Ao mesmo tempo em que demonstra certo interesse pela vida humana, Satã a despreza, dizendo que a mente dos homens é pouco desenvolvida e que suas ações são irracionais e sem sentido. Satã acaba se envolvendo com a aldeia. Suas ações  influenciam a vida das pessoas, porém as três crianças permanecem como as mais próximas dele, especialmente Theodore, o protagonista da história.

O livro repleto de metáforas, traz inúmeros questionamentos a respeito da ética e da natureza humana. Satã evidencia que o egoísmo nos isola, o egoísmo mata o que há de melhor em nós.

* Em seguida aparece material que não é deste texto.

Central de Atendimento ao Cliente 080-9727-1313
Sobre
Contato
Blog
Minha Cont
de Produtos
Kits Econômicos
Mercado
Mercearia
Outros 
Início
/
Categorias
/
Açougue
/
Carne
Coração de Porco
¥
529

Satã, ocupando o papel de porta-voz do próprio Mark Twain, questiona quem somos. Questiona, por exemplo, o uso da palavra desumano quando é dita por um dos garotos, depois que um homem agride um cão sem motivo algum. Lembra que nenhum ser no universo é capaz de tanta crueldade, a não ser, justamente, o humano, o que torna essa palavra no mínimo discrepante.

Em outro trecho, reflete a respeito da relação entre inteligência e felicidade. Diz que apenas os que têm uma visão extremamente distorcida da realidade conseguem ser efetivamente  felizes. Os demais, quanto mais inteligentes forem, mais tristes serão, pois perceberão o que o mundo realmente é: um grande palanque  de injustiças e mentiras. É que ser bom num mundo mau e doente parece ser tarefa por demais quixotesca. 

É só dar uma olhada na história da humanidade: a imagem de Oskar Schindler - ajoelhado e em prantos -, porque não se considerava um herói, mas apenas alguém que tentou fazer genuinamente algo para salvar. Sua atitude o transformou num dos maiores casos de amor à vida, pois este alemão abdicou de toda sua fortuna para salvar mais de mil judeus em plena luta contra o extermínio alemão. Mas ele está de joelhos, chorando e pensando que poderia ter feito mais. Os verdadeiros heróis sabem que suas ações são obrigações para a preservação da dignidade humana. Não se importam com medalhas, aplausos. Schindler foi um dos maiores heróis do nosso mundo.

Alguns definem a solidão, outros caminham solitários e alivam a dor do seu semelhante. Uns lêem a arte da guerra, outros lutam sozinhos contra exércitos inteiros. E outros, ainda, se escondem debaixo da cama - agarrados a uma cruz.

O que eu tenho na minha frente, agora, não é o Satã de Twain dizendo verdades, nem o Golfinho de Caetano trazendo belas orgias, nem o Grande Egoista de Oscar Wilde se redimindo... Eu tenho o amor de duas crianças. Foi o amor que tocou o coração de São Francisco. É o amor que salva e nos liberta das mazelas deste mundo. O amor só pode ser Deus!

Mergulho nas profundezas da consciência e continuo a examiná-la. Não o faço sem dor ou calafrios. Nada existe mais terrível que esse tipo de investigação. Os olhos da alma não podem encontrar em nenhum lugar nada mais ofuscante, nada temível, mais misterioso e mais infinito.

Existe uma coisa que é maior que o mar. Existe um espetáculo maior que o céu: o interior da alma humana, como escreveu Victor Hugo. O gigantesco mistério. E este mistério jamais poderá ser desvendando. Concluo que a vida só tem sentido através das lentes de uma criança, de um coração bondoso. Todo o resto é decepção e amargura.

Talvez você encontre calhamaços de definições magníficas e dignas de prêmios sobre a nossa raça cruel. Eu encontrei, mas decido fechar os livros. Todos! Sou Peter Pan, arremeço capitão Gancho na garganta do crocodilo, assumo o controle do navio que navega livremente por todos os mares. Estou na terra do Nunca. Sou o Nunca.